MFCL Vision: Benchmarking Tool Use in Multimodal Large Language Models for Visual Reasoning Tasks
Abstract
As multimodal large language models become tool-using agents, the field still lacks a standardized metric for translating visual inputs into correct tool invocations. We introduce MFCL Vision, the first large-scale benchmark for vision-based function calling, comprising 250 expert-verified tasks across five image domains (Places, Events, Media, Sports, Shopping) and five query types (Locate, Temporal, Select, Identify, Quantify). Each task comprises (1) a textual user query, (2) an accompanying image, (3) a ground-truth answer obtained from the web, and (4) a human-produced reasoning trace for comparative error analysis. To constrain the task, we expose a singular web-search tool to each model. To examine the robustness of multimodal LLMs' perception-to-tool-use pipeline, we introduce controlled visual perturbations, including crops, resizes, and color channel removal.
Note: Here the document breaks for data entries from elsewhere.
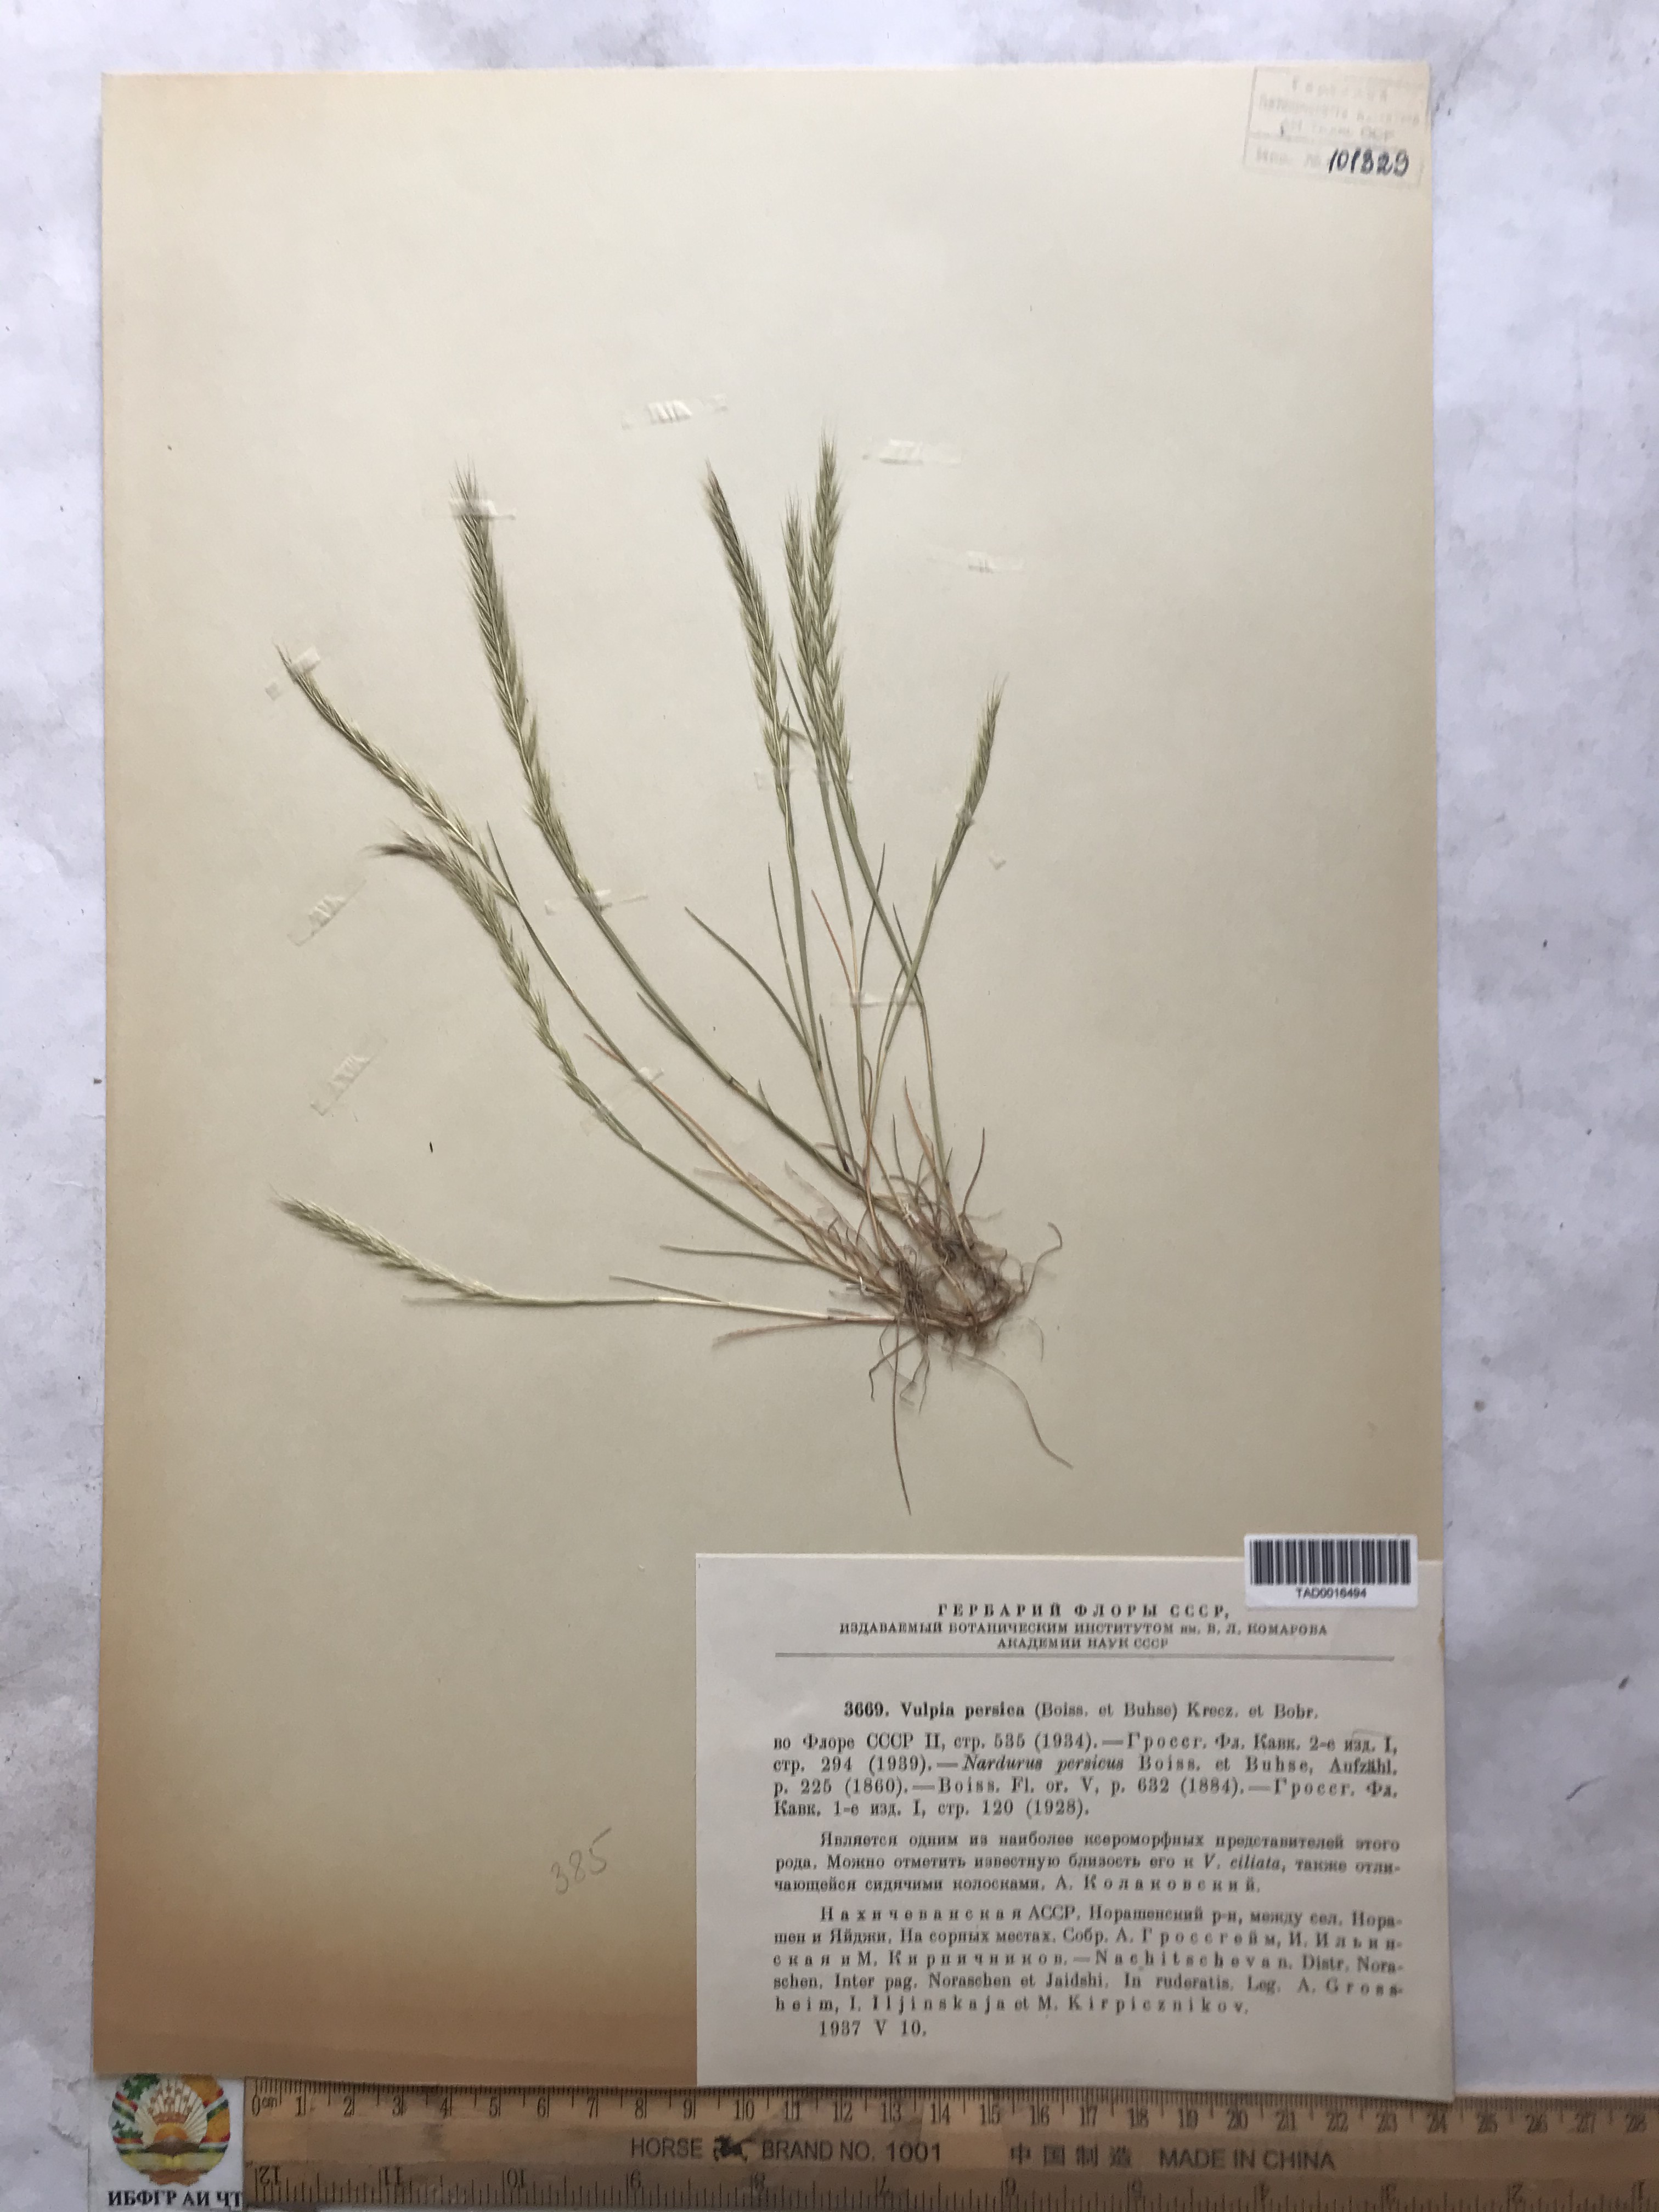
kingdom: Plantae
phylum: Tracheophyta
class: Liliopsida
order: Poales
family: Poaceae
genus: Festuca
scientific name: Festuca Vulpia persica
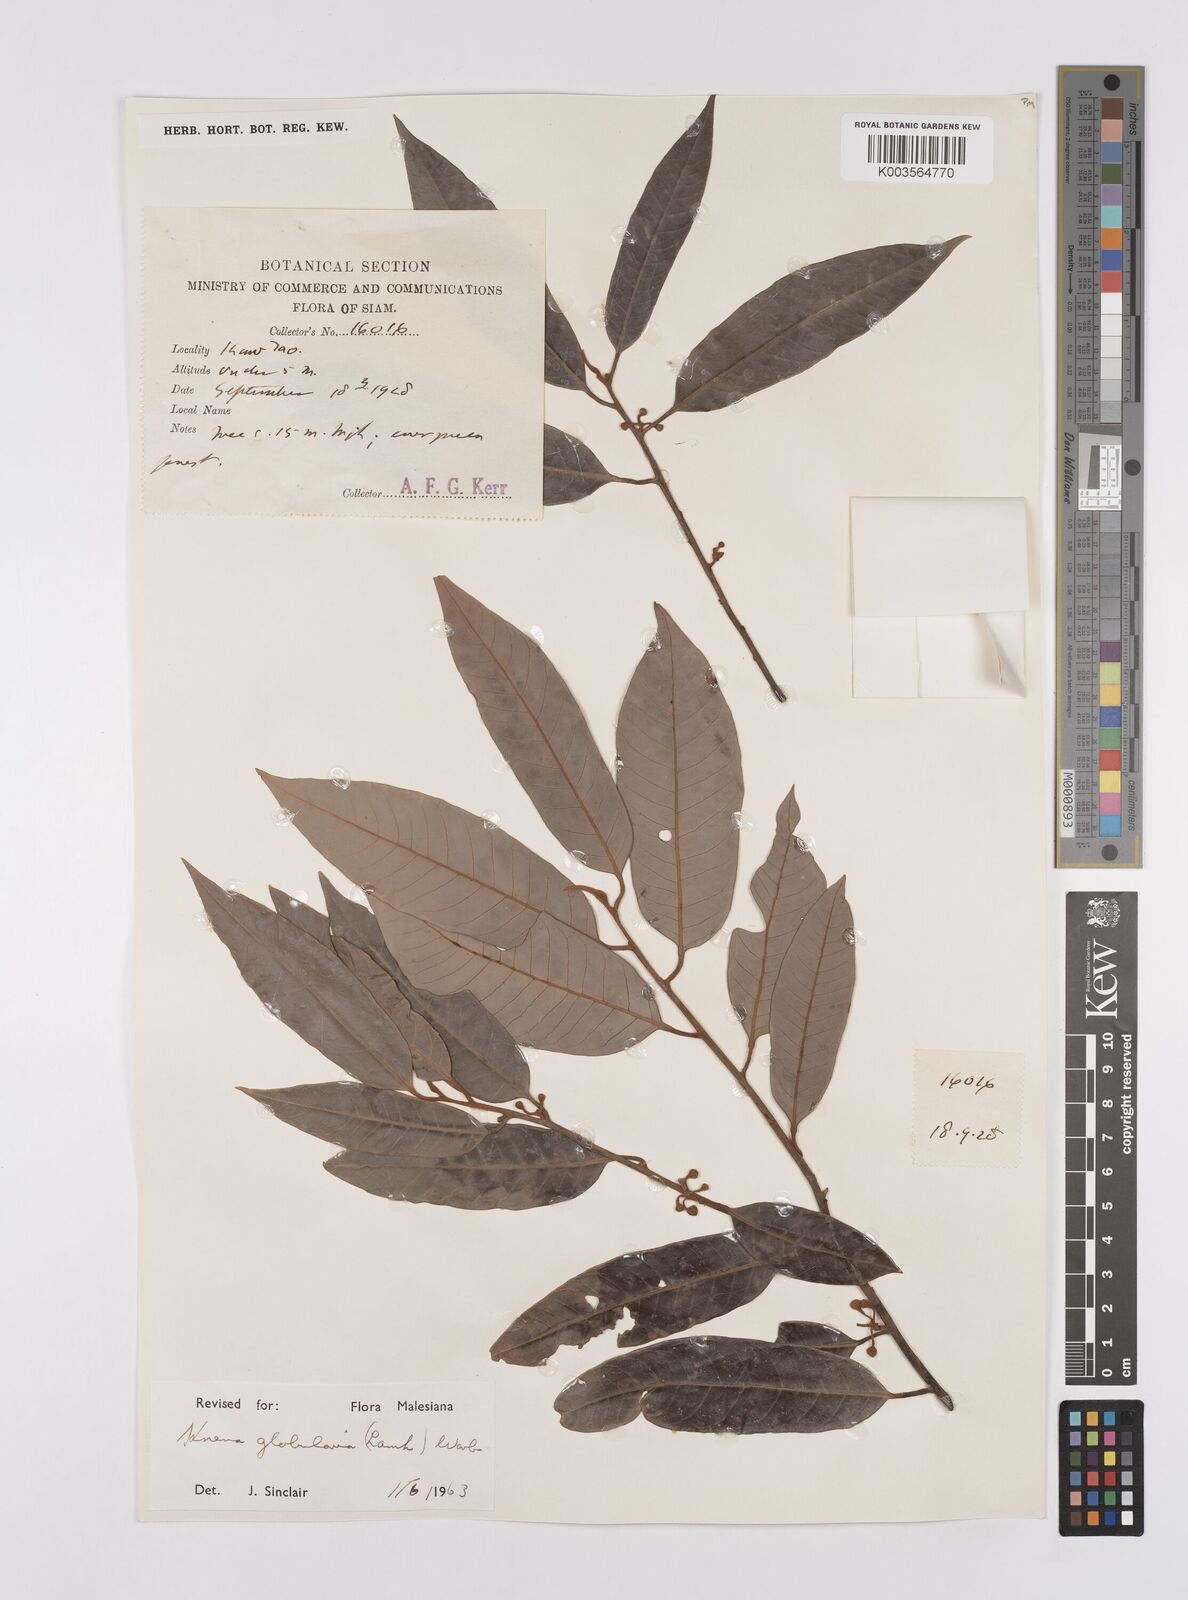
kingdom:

Our automatic grader computes exact-match scores on model final answers, removing dependence on brittle and potentially biased LLM judges. We evaluate leading models and present a taxonomy of failure modes, including visual reasoning, assumption bias, keyword selection, and tool avoidance errors. By releasing MFCL Vision’s dataset, taxonomy, and diagnostics, we aim to accelerate progress towards versatile multimodal agents capable of intelligent tool usage in complex visual contexts.